From the listing below, output only the stretch running from the line that contains "kingdom: Plantae" through the line that contains "scientific name: Reseda luteola". Include both of those lines and reproduce every line character for character.

_STORED ROWS_
↓↓↓

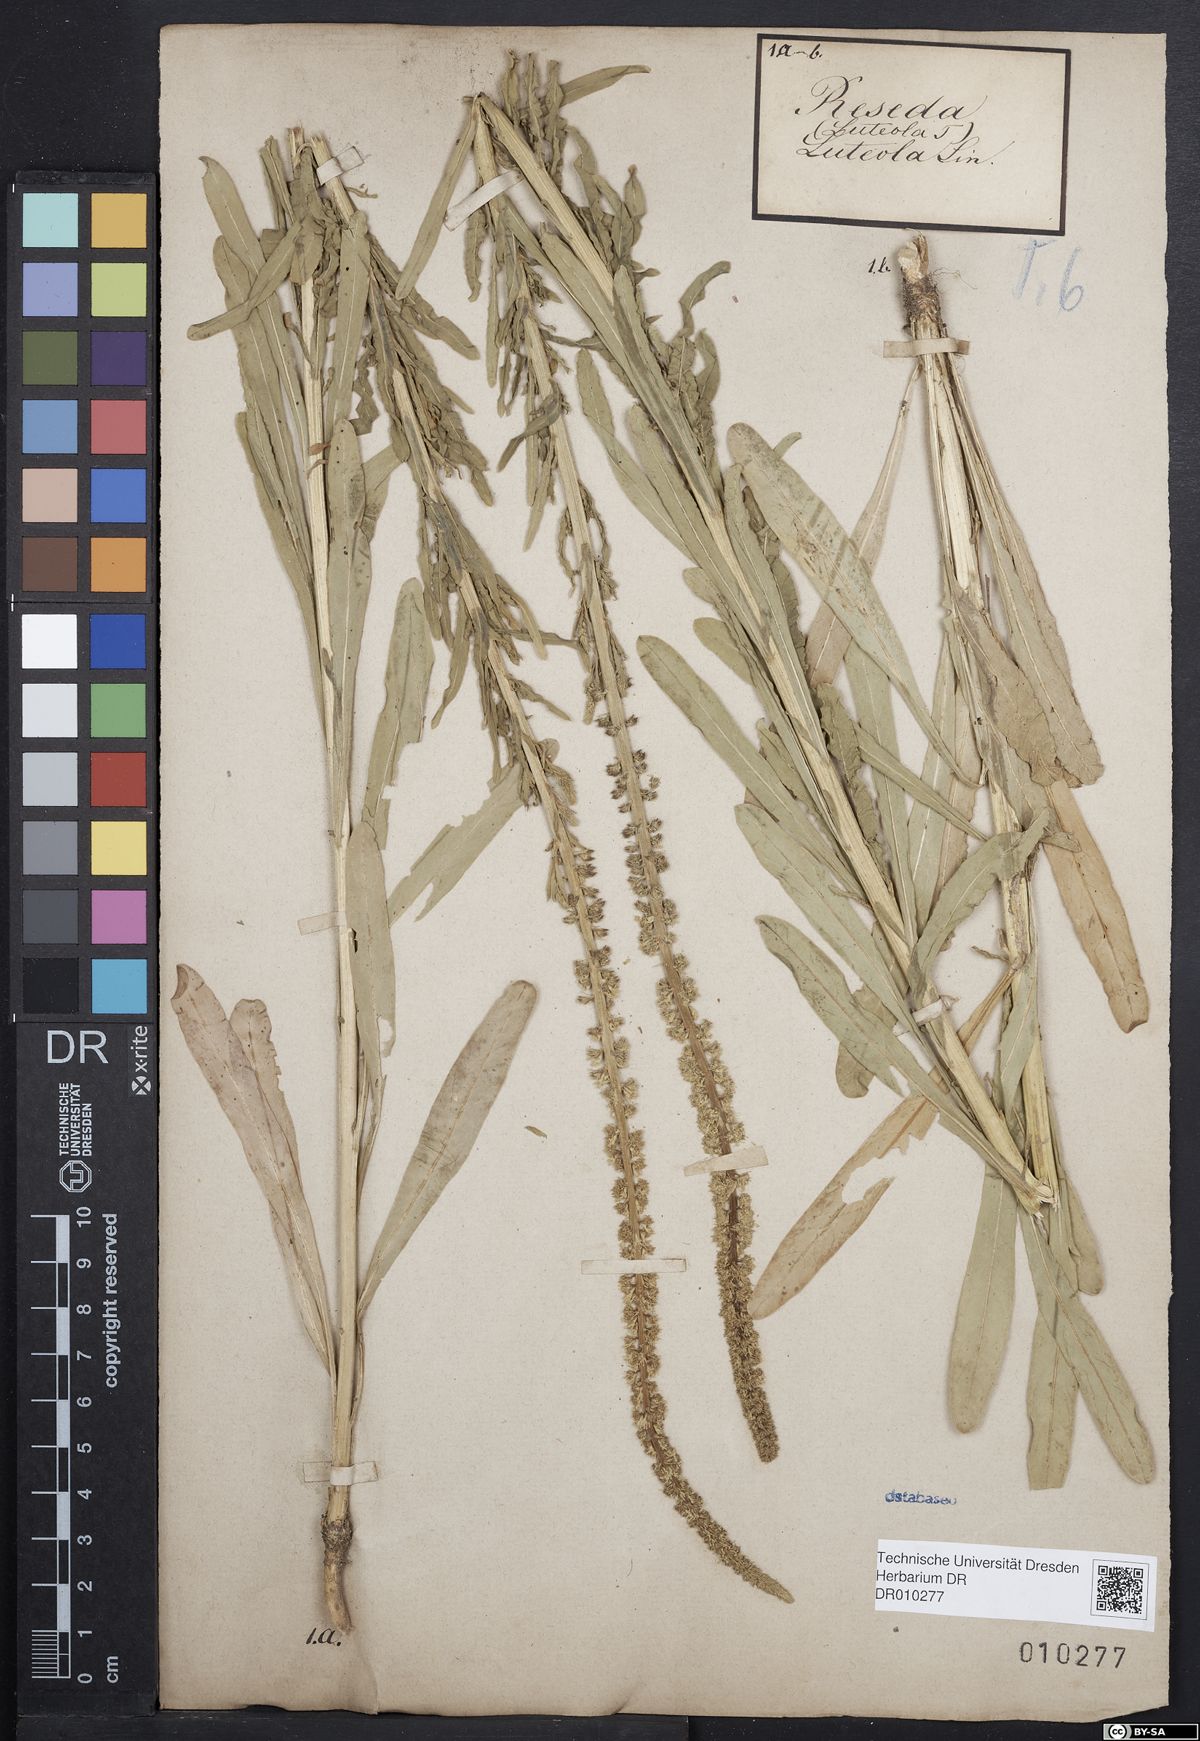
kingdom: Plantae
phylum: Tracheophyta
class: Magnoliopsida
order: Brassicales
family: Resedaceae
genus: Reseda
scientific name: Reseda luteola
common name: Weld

↑↑↑
↓↓↓

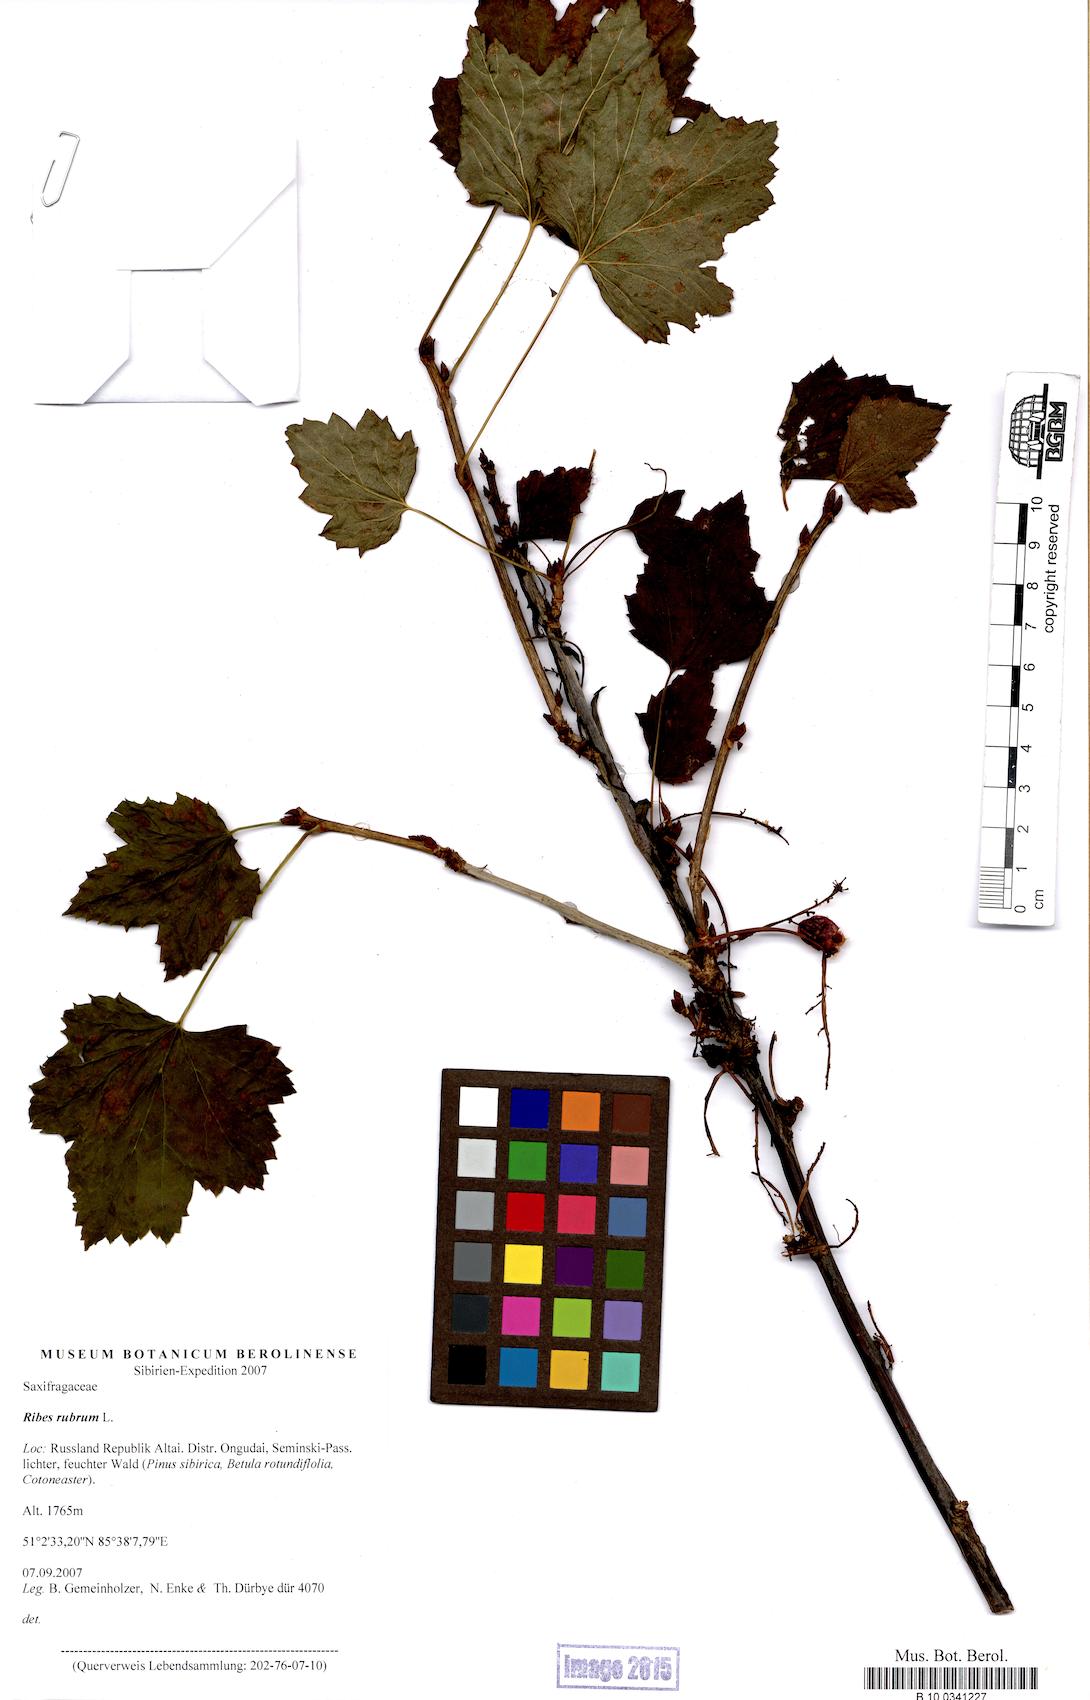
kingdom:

↑↑↑

_EXERCISE RESPONSE_
kingdom: Plantae
phylum: Tracheophyta
class: Magnoliopsida
order: Brassicales
family: Resedaceae
genus: Reseda
scientific name: Reseda luteola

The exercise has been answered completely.